WEEU
- Reading, Pennsylvania; United States;
- Broadcast area: South Central Pennsylvania
- Frequency: 830 kHz
- Branding: 830 AM WEEU

Programming
- Format: Talk radio
- Network: Townhall News
- Affiliations: Compass Media Networks; Westwood One; Philadelphia Phillies Radio Network; Philadelphia Eagles Radio Network;

Ownership
- Owner: John and Kristine Treese; (Treese Media Group LLC);

History
- First air date: January 4, 1932

Technical information
- Licensing authority: FCC
- Facility ID: 70508
- Class: B
- Power: 20,000 watts (day); 6,000 watts (night);
- Transmitter coordinates: 40°30′54.33″N 76°07′2.0″W﻿ / ﻿40.5150917°N 76.117222°W

Links
- Public license information: Public file; LMS;
- Webcast: Listen live
- Website: www.830weeu.com

= WEEU =

Talk radio station in Reading, Pennsylvania

WEEU (830 kHz) is a commercial AM radio station in Reading, Pennsylvania. It has a talk format and is owned by The Treese Media Group, LLC, led by John and Kristine Treese. The studios and offices are on North Fourth Street.

WEEU is powered at 20,000 watts by day. Because 830 AM is a clear channel frequency reserved for Class A station WCCO in Minneapolis, WEEU must reduce power to 6,000 watts at night to avoid interference. It uses a six-tower array to create different directional signal patterns for daytime and nighttime. During the day, WEEU's signal is aimed toward the northwest and the southeast from its transmitter in Shartlesville, near Interstate 78. At night, WEEU's signal is directed toward the southeast, away from Minneapolis.

==History==
===Early years===
On January 4, 1932, WEEU signed on the air. It originally broadcast on 830 kHz as a daytime-only station with 1,000 watts of power. It was owned by Berks Broadcasting with studios at 533 Penn Street.

In 1941, WEEU's frequency was changed to 850 kHz as a result of North American Regional Broadcasting Agreement (NARBA). In 1949, WEEU was granted fulltime authorization by the Federal Communications Commission (FCC) by adding a directional nighttime signal. In 1999, WEEU moved back to 830 kHz with a more powerful signal. It was powered at 5,000 watts in the daytime and 6,000 watts at night. It used a new five-tower array, just north of Interstate 78 in Shartlesville. In the early 2000s, WEEU added a sixth tower to its array. That allowed it to upgrad its daytime signal to 20,000 watts. 50,000 watts is the maximum for AM stations in the U.S. WEEU kept its 6,000 watt nighttime power.

Starting in the 1940s, WEEU was an ABC Radio Network affiliate. It switched to Townhall Radio News in the 2020s.

===Reading Eagle Bankruptcy===
WEEU had been co-owned with the Reading Eagle daily newspaper. As a result of the bankruptcy of the Reading Eagle Company and the May 2019 sale of most its assets to MediaNews Group, WEEU was put up for sale. There were tentative plans to shut the station down at the completion of the sale of the newspaper, which was to take place before July 31, 2019. Any potential buyer would be allowed to use the station's transmission facilities for up to five years, if not sold by MediaNews Group beforehand.

Former logo

In June 2019, Twilight Broadcasting agreed to purchase WEEU, allowing the station to remain on the air with most of its existing programming. However, another Reading station, 1340 WRAW owned by iHeartMedia, claimed programming from iHeart's Premiere Networks as the bankruptcy took effect. That meant the popular syndicated talk program, The Rush Limbaugh Show moved from 830 to 1340 AM.

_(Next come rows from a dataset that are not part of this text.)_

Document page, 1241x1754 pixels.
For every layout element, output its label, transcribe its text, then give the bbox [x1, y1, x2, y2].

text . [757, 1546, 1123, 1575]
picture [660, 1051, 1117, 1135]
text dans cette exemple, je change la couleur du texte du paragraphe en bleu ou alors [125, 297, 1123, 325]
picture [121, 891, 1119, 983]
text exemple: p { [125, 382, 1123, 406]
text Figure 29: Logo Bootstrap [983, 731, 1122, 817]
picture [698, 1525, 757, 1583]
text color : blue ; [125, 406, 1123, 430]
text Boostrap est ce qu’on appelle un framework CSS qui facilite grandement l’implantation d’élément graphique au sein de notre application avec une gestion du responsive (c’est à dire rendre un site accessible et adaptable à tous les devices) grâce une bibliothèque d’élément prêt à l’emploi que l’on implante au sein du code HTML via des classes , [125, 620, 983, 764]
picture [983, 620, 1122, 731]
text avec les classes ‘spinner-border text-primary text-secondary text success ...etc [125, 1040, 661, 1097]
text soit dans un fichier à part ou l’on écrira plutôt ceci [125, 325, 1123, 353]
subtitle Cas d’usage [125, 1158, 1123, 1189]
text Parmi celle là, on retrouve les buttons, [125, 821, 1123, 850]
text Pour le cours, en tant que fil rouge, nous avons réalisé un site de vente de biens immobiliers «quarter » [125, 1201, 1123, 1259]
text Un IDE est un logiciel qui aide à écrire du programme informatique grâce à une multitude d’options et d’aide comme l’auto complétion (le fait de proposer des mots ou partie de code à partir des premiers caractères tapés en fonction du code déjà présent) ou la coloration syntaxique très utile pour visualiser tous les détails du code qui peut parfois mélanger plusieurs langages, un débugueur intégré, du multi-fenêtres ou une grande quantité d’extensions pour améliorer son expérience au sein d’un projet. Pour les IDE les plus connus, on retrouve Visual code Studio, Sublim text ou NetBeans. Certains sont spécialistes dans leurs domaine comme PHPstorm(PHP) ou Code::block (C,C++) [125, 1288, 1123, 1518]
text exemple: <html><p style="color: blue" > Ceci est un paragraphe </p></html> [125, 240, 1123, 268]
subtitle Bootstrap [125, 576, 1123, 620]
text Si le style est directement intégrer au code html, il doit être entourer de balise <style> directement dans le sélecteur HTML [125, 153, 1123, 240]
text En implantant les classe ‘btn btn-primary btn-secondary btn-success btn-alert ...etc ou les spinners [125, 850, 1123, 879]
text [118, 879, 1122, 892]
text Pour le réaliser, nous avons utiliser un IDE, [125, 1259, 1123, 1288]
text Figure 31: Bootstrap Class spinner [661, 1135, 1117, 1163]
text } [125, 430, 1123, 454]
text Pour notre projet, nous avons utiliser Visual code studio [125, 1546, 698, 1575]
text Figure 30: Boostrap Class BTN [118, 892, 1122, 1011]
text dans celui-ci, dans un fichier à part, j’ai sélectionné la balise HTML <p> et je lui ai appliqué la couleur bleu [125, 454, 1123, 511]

A local marketing agreement (LMA) began on July 1, upon the completion of MediaNews Group's acquisition of The Reading Eagle. The purchase was consummated on September 12, at a price of $88,500. WEEU programming was simulcast on co-owned 1160 WBYN in Lehighton until 2021.

===Change in ownership===
The station was sold again to Treese Media Group LLC, led by John Treese and his wife Kristine in November 2023. Treese had been a DJ for WNPV, WQKX and WVLY-FM before becoming an owner. The sale closed on February 2, 2024.

==Programming==
WEEU has two local talk shows on weekdays: Mornings with Mike is hosted by Mike Keller and Bob McCool in drive time. Feedback with Bill Saunders is heard in late mornings.

WEEU is part of the Philadelphia Eagles Radio Network broadcasting Eagles football games, and the Philadelphia Phillies Radio Network, broadcasting Phillies baseball games. Penn State Nittany Lions football and basketball also air on WEEU.

The station broadcasts high school football and basketball games from area schools. Shows focusing on local teams include A Slice of Sports and The Scoreboard Show hosted by Jeff Nolan.